Secondly, and most importantly, the Reverend’s remarks stand in stark contrast to the reality of life on the ground for Palestinians living in occupied Palestine. For instance, as the Seattle Mideast Awareness campaign describes:
Four million Palestinians in the Occupied Territories lack the right to vote for the government that controls their lives through a military occupation. In addition to controlling the borders, air space, water, tax revenues, and other vital matters pertaining to the Occupied Territories, Israel alone issues the identity cards that determine the ability of Palestinians to work and their freedom of movement .
A recent Amnesty International report states that Israel’s blockade of the Gaza strip “traps over 1.6 million Palestinian civilians. Many are cut off from jobs, medical care, and educational opportunities. 70% of Palestinians in the Gaza Strip now depend on humanitarian aid as a result .”

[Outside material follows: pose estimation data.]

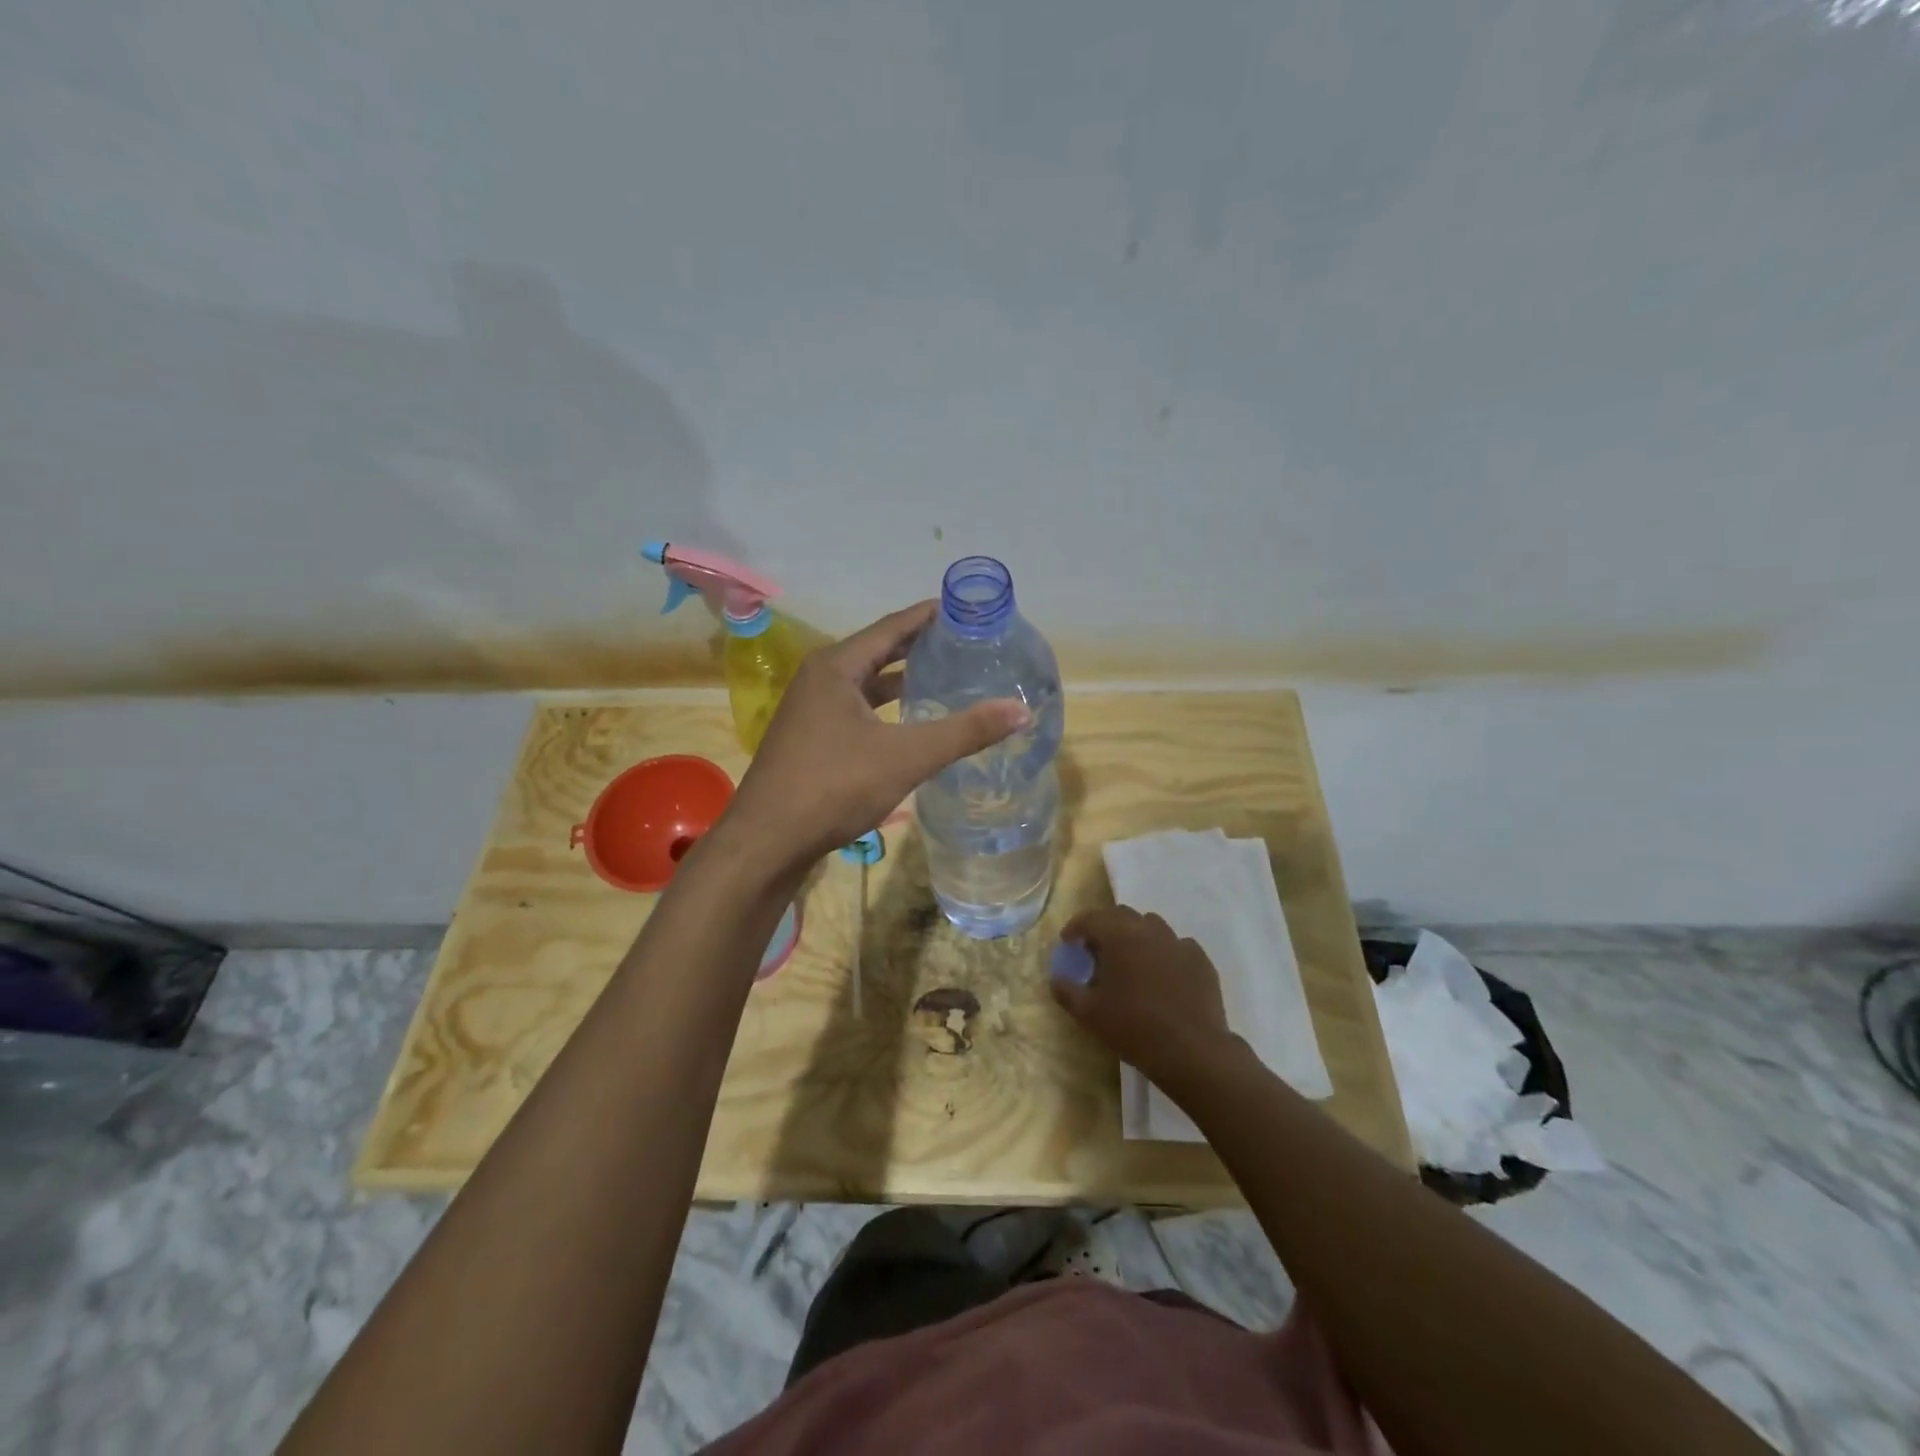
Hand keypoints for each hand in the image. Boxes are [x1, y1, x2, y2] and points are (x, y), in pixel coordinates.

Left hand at [723, 602, 1028, 867]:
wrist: (767, 841)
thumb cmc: (833, 786)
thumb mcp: (905, 757)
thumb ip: (964, 732)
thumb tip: (1021, 711)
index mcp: (836, 667)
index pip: (891, 627)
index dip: (928, 616)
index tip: (962, 608)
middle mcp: (819, 679)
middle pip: (877, 651)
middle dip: (918, 646)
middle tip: (961, 642)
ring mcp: (809, 710)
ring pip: (864, 684)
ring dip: (900, 679)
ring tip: (941, 677)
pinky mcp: (809, 739)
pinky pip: (855, 709)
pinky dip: (883, 708)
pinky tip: (906, 723)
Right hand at [1051, 905, 1243, 1093]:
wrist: (1191, 1051)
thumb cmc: (1133, 1027)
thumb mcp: (1089, 1014)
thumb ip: (1067, 991)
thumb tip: (1056, 979)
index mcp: (1119, 936)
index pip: (1091, 918)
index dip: (1076, 927)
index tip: (1069, 942)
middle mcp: (1149, 930)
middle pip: (1122, 915)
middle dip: (1106, 927)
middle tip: (1098, 950)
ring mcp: (1178, 943)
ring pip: (1152, 926)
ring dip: (1136, 936)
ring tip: (1132, 961)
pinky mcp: (1200, 960)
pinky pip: (1177, 946)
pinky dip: (1165, 953)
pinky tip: (1163, 975)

There are segregated buses  and roads  within the West Bank. Palestinian freedom of movement is greatly impeded by the existence of hundreds of checkpoints, which often make something as simple as going to work or school impossible and cause degradation and even death—according to ifamericansknew.org, in some cases “Palestinian men and boys are held in metal cages or required to strip to their underwear, in many cases, they are blindfolded and their hands are tied with plastic ties that cut deeply into their wrists;” furthermore, refusing Palestinians the right to pass through a checkpoint for medical purposes is all too frequent, a practice which has resulted in 46 women having to give birth at checkpoints and lead to at least 83 deaths . The infamous Separation Wall, which upon completion will measure around 403 miles and is around 25 feet high , was created with the purpose of restricting Palestinian movement into Israel  and, according to the International Court of Justice, “severely impedes the exercise by the Palestinian people of its right to self-determination and is therefore a breach of Israel’s obligation to respect that right .” The human rights center Adalah has compiled an exhaustive list of over fifty laws that discriminate against Palestinians “in all areas of life, including their rights to political participation, access to land, education, state budget resources, and criminal procedures .” However one chooses to label them, Israel’s policies toward the Palestinians clearly constitute systemic oppression, separation and the denial of basic human rights. The Reverend’s refutation of this, though unfortunate, is by no means damning—it is merely another instance of how he is in the minority among his coevals, many of whom also lived under the same state sanctioned segregation and view the plight of the Palestinians as all too familiar.